- **Task**
Set the material down again exactly, line by line, skipping each picture.
§ §
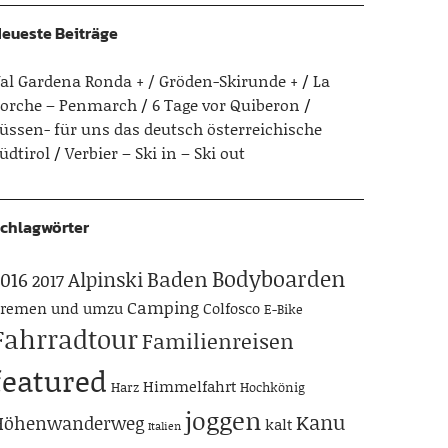
eueste Beiträge
al Gardena Ronda + / Gröden-Skirunde +
La
orche – Penmarch
6 Tage vor Quiberon
üssen- für uns das deutsch österreichische
üdtirol
Verbier – Ski in – Ski out
chlagwörter
Bodyboarden
Baden
Alpinski
016
2017
Camping
remen und umzu
Colfosco
E-Bike
Fahrradtour
Familienreisen
featured
Himmelfahrt
Harz
Hochkönig
joggen
Kanu
Höhenwanderweg
kalt
Italien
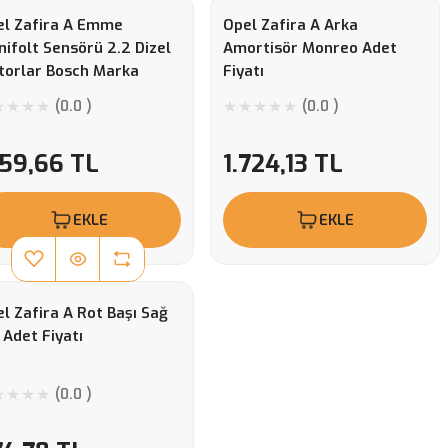
el Zafira A Emme
Opel Zafira A Arka
ifolt Sensörü 2.2 Dizel
Amortisör Monreo Adet
torlar Bosch Marka
Fiyatı
2DTR Motor
(0.0 )
(0.0 )
81002437
159,66 TL
1.724,13 TL
EKLE
EKLE
l Zafira A Rot Başı Sağ
 Adet Fiyatı
(0.0 )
§ §
- **Finished task**
eueste Beiträge
al Gardena Ronda + / Gröden-Skirunde +
La
orche – Penmarch
6 Tage vor Quiberon
üssen- für uns das deutsch österreichische
üdtirol
Verbier – Ski in – Ski out
chlagwörter
Bodyboarden
Baden
Alpinski
016
2017
Camping
remen und umzu
Colfosco
E-Bike
Fahrradtour
Familienreisen
featured
Himmelfahrt
Harz
Hochkönig
joggen
Kanu
Höhenwanderweg
kalt
Italien
el Zafira A Emme
Opel Zafira A Arka
ifolt Sensörü 2.2 Dizel
Amortisör Monreo Adet
torlar Bosch Marka
Fiyatı
2DTR Motor
(0.0 )
(0.0 )
81002437
159,66 TL
1.724,13 TL
EKLE
EKLE
l Zafira A Rot Başı Sağ
 Adet Fiyatı
(0.0 )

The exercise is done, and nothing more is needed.